About this exercise
Restate the full listing word for word; images stay out of it.

Stored data
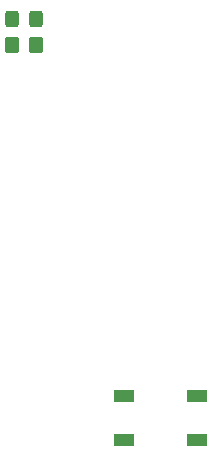
<source format=gbr>
%TF.GenerationSoftware,KiCad,Pcbnew,6.0.11-2627ca5db0~126~ubuntu20.04.1*%
%TF.CreationDate,2023-05-21T15:57:10+02:00*%
%TF.ProjectId,tux_badge,7475785f-6261-4646-9765-2e6b69636164,rev?*%
%TF.SameCoordinates,Original*%
%TF.FileFunction,Paste,Top*%
%TF.FilePolarity,Positive*%
%FSLAX46Y46*%
G04 Gerber Fmt 4.6, Leading zero omitted, Abs format (unit mm)*
G04 Created by KiCad (PCBNEW 6.0.11-2627ca5db0~126~ubuntu20.04.1) date 2023-05-21 15:57:10*
%MOMM*%
%LPD*%
G01*
G04 APERTURE LIST*
G04 Aperture macros list*
%AMRoundRect*
0 Rectangle with rounded corners*
0 $1 Rounding radius*
0 $2 $3 $4 $5 $6 $7 $8 $9 X,Y pos of 4 corners*
0 Add a 4 corners polygon primitive as box body*
4,1,4,$2,$3,$4,$5,$6,$7,$8,$9,$2,$3,0*
0 Add four circle primitives for the rounded corners*
1,1,$1+$1,$2,$3*
1,1,$1+$1,$4,$5*
1,1,$1+$1,$6,$7*
1,1,$1+$1,$8,$9*
0 Add four rect primitives between the rounded corners*
20,1,$1+$1,$2,$3,$4,$5,0*
20,1,$1+$1,$4,$5,$6,$7,0*
20,1,$1+$1,$6,$7,$8,$9,0*
20,1,$1+$1,$8,$9,$2,$3,0*%
G04 Aperture macros list end*
%ADD10RoundRect,0.250000X0.325000X0.450000X-0.325000X0.450000X-0.325000X-0.450000X0.325000X-0.450000X0*%
%ADD11RoundRect,0.250000X0.350000X0.450000X-0.350000X0.450000X-0.350000X-0.450000X0.350000X-0.450000X0*%
%ADD12R,1.800000X1.100000*%
G04 APERTURE END LIST*
D10*
%TO.C,D1*%
X168436400Y-82702400D03*
X166386400Y-82702400D03*
%TD*%
D11*
%TO.C,R1*%
X168391014Y-84856533D03*
X166391014Y-84856533D03*
%TD*%
D12*
%TO.C,SW1*%
X182068400Y-118283600D03*
X175868400Y-118283600D03*
X182068400Y-114583600D03*
X175868400Y-114583600D03*
%TD*%
M02*

</source>
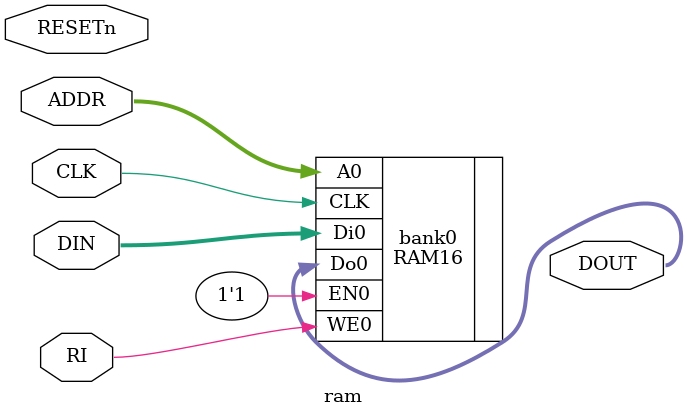
<source format=v>
`default_nettype none
`timescale 1ns/1ns

module ram(
`ifdef USE_POWER_PINS
  input wire        VPWR,
  input wire        VGND,
`endif

  input wire CLK,
  input wire RESETn,

  input wire [3:0] ADDR,
  input wire [7:0] DIN,
  output wire [7:0] DOUT,
  input wire RI
);

  // wire [7:0] out0;
  // wire [7:0] out1;

  // wire RAM0_EN = ~ADDR[3];
  // wire RAM1_EN =  ADDR[3];

  RAM16 bank0(
`ifdef USE_POWER_PINS
    .VPWR(VPWR),
    .VGND(VGND),
`endif
    .CLK(CLK),
    .EN0(1'b1),
    .WE0(RI),
    .A0(ADDR),
    .Di0(DIN),
    .Do0(DOUT)
  );

//   RAM8 bank1(
// `ifdef USE_POWER_PINS
//     .VPWR(VPWR),
//     .VGND(VGND),
// `endif
//     .CLK(CLK),
//     .EN0(RAM1_EN),
//     .WE0(RI),
//     .A0(ADDR[2:0]),
//     .Di0(DIN),
//     .Do0(out1)
//   );

  // assign DOUT = RI ? 8'b0 : (RAM0_EN ? out0 : out1);

endmodule

</source>
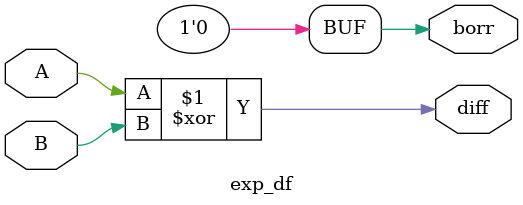
<source format=v>
module exp_df(	// file.cleaned.mlir:2:3
  input  A,	// file.cleaned.mlir:2:24
         B,	// file.cleaned.mlir:2:36
  output diff,	// file.cleaned.mlir:2:49
         borr	// file.cleaned.mlir:2:64
);

  assign diff = A ^ B;	// file.cleaned.mlir:4:10, :5:5
  assign borr = 1'h0;	// file.cleaned.mlir:3:14, :5:5
endmodule


</source>
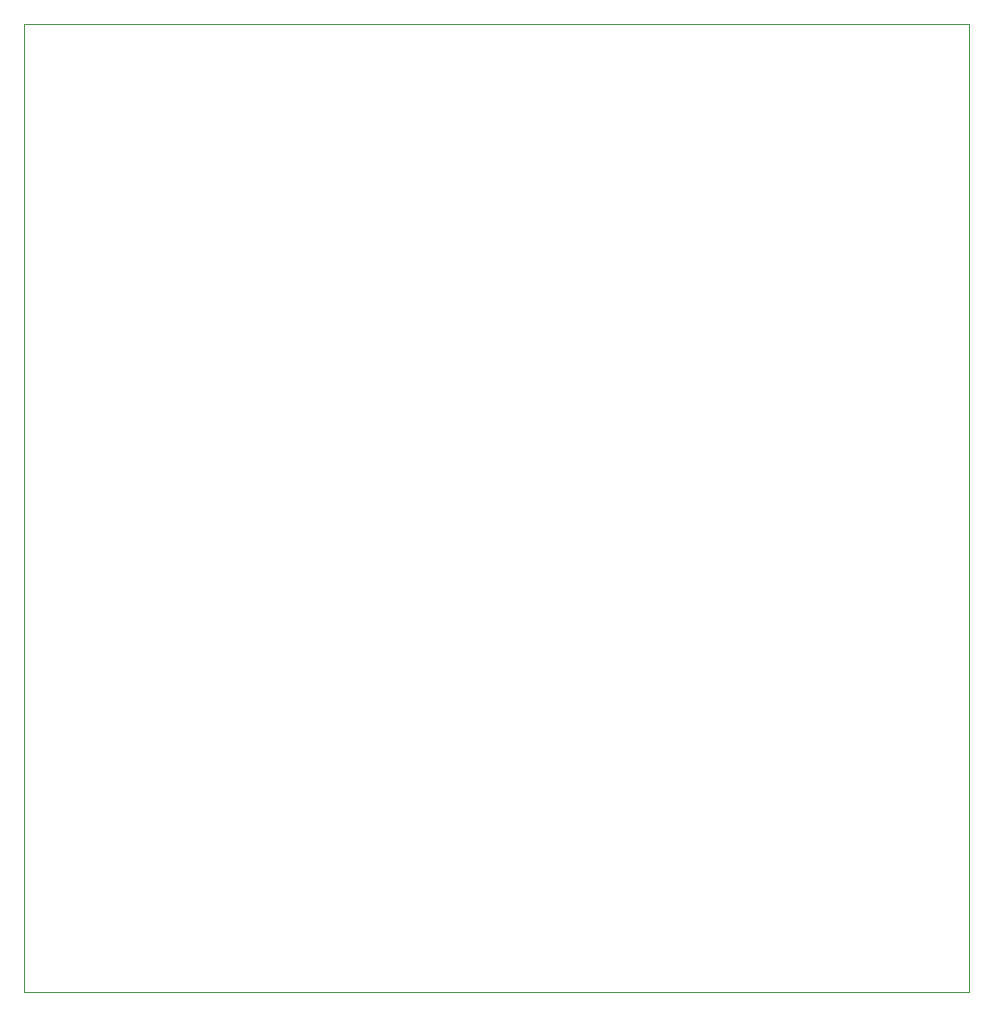
<source format=gbr>
%TF.GenerationSoftware,KiCad,Pcbnew,5.1.5+dfsg1-2build2*%
%TF.CreationDate,2020-12-26T23:47:44-08:00*%
%TF.ProjectId,motorcontroller,6d6f746f-7263-46f6-9e74-726f6c6c6572,rev?*%
%TF.SameCoordinates,Original*%
%TF.FileFunction,Profile,NP*%
%FSLAX46Y46*%
G04 Gerber Fmt 4.6, Leading zero omitted, Abs format (unit mm)*
G04 Created by KiCad (PCBNEW 5.1.5+dfsg1-2build2) date 2020-12-26 23:47:44*
%MOMM*%
%LPD*%
G04 APERTURE LIST*
%ADD10C,0.050000*%
G04 APERTURE END LIST*
D10*
X130000000Y-150000000D02*
X50000000Y-150000000D01*
X130000000Y-68000000D02*
X130000000Y-150000000D01*
X50000000Y-68000000D02*
X130000000Y-68000000D01*
X50000000Y-70000000D02*
X50000000Y-68000000D01*
X50000000Y-150000000D02*
X50000000Y-70000000D01*
M02*

</source>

Solution for this task
<source format=gbr>
%TF.GenerationSoftware,KiCad,Pcbnew,6.0.11-2627ca5db0~126~ubuntu20.04.1*%
%TF.CreationDate,2023-05-21T15:57:10+02:00*%
%TF.ProjectId,tux_badge,7475785f-6261-4646-9765-2e6b69636164,rev?*%
%TF.SameCoordinates,Original*%
%TF.FileFunction,Paste,Top*%
%TF.FilePolarity,Positive*%
%FSLAX46Y46*%
G04 Gerber Fmt 4.6, Leading zero omitted, Abs format (unit mm)*
G04 Created by KiCad (PCBNEW 6.0.11-2627ca5db0~126~ubuntu20.04.1) date 2023-05-21 15:57:10*
%MOMM*%
%LPD*%
G01*
G04 APERTURE LIST*
G04 Aperture macros list*
%AMRoundRect*
0 Rectangle with rounded corners*
0 $1 Rounding radius*
0 $2 $3 $4 $5 $6 $7 $8 $9 X,Y pos of 4 corners*
0 Add a 4 corners polygon primitive as box body*
4,1,4,$2,$3,$4,$5,$6,$7,$8,$9,$2,$3,0*
0 Add four circle primitives for the rounded corners*
1,1,$1+$1,$2,$3*
1,1,$1+$1,$4,$5*
1,1,$1+$1,$6,$7*
1,1,$1+$1,$8,$9*
0 Add four rect primitives between the rounded corners*
20,1,$1+$1,$2,$3,$4,$5,0*
20,1,$1+$1,$4,$5,$6,$7,0*
20,1,$1+$1,$6,$7,$8,$9,0*
20,1,$1+$1,$8,$9,$2,$3,0*%
G04 Aperture macros list end*
%ADD10RoundRect,0.250000X0.325000X0.450000X-0.325000X0.450000X-0.325000X-0.450000X0.325000X-0.450000X0*%
%ADD11RoundRect,0.250000X0.350000X0.450000X-0.350000X0.450000X-0.350000X-0.450000X0.350000X-0.450000X0*%
%ADD12R,1.800000X1.100000*%
G04 APERTURE END LIST*
D10*
%TO.C,D1*%
X168436400Y-82702400D03*
X166386400Y-82702400D03*
%TD*%
D11*
%TO.C,R1*%
X168391014Y-84856533D03*
X166391014Y-84856533D03*
%TD*%
D12*
%TO.C,SW1*%
X182068400Y-118283600D03*
X175868400Y-118283600D03*
X182068400Y-114583600D03*
X175868400Y-114583600D03*
%TD*%
M02*

</source>
<source format=v>
`default_nettype none
`timescale 1ns/1ns

module ram(
`ifdef USE_POWER_PINS
  input wire        VPWR,
  input wire        VGND,
`endif

  input wire CLK,
  input wire RESETn,

  input wire [3:0] ADDR,
  input wire [7:0] DIN,
  output wire [7:0] DOUT,
  input wire RI
);

  // wire [7:0] out0;
  // wire [7:0] out1;

  // wire RAM0_EN = ~ADDR[3];
  // wire RAM1_EN =  ADDR[3];

  RAM16 bank0(
`ifdef USE_POWER_PINS
    .VPWR(VPWR),
    .VGND(VGND),
`endif
    .CLK(CLK),
    .EN0(1'b1),
    .WE0(RI),
    .A0(ADDR),
    .Di0(DIN),
    .Do0(DOUT)
  );

//   RAM8 bank1(
// `ifdef USE_POWER_PINS
//     .VPWR(VPWR),
//     .VGND(VGND),
// `endif
//     .CLK(CLK),
//     .EN0(RAM1_EN),
//     .WE0(RI),
//     .A0(ADDR[2:0]),
//     .Di0(DIN),
//     .Do0(out1)
//   );

  // assign DOUT = RI ? 8'b0 : (RAM0_EN ? out0 : out1);

endmodule

</source>
<source format=v>
module exp_df(	// file.cleaned.mlir:2:3
  input  A,	// file.cleaned.mlir:2:24
         B,	// file.cleaned.mlir:2:36
  output diff,	// file.cleaned.mlir:2:49
         borr	// file.cleaned.mlir:2:64
);

  assign diff = A ^ B;	// file.cleaned.mlir:4:10, :5:5
  assign borr = 1'h0;	// file.cleaned.mlir:3:14, :5:5
endmodule


</source>
<source format=gbr>
%TF.GenerationSoftware,KiCad,Pcbnew,5.1.5+dfsg1-2build2*%
%TF.CreationDate,2020-12-26T23:47:44-08:00*%
%TF.ProjectId,motorcontroller,6d6f746f-7263-46f6-9e74-726f6c6c6572,rev?*%
%TF.SameCoordinates,Original*%
%TF.FileFunction,Profile,NP*%
%FSLAX46Y46*%
G04 Gerber Fmt 4.6, Leading zero omitted, Abs format (unit mm)*
G04 Created by KiCad (PCBNEW 5.1.5+dfsg1-2build2) date 2020-12-26 23:47:44*
%MOMM*%
%LPD*%
G04 APERTURE LIST*
%ADD10C,0.050000*%
G04 APERTURE END LIST*
D10*
X130000000Y-150000000D02*
X50000000Y-150000000D01*
X130000000Y-68000000D02*
X130000000Y-150000000D01*
X50000000Y-68000000D02*
X130000000Y-68000000D01*
X50000000Y-70000000D02*
X50000000Y-68000000D01*
X50000000Y-150000000D02*
X50000000Y-70000000D01*
M02*

</source>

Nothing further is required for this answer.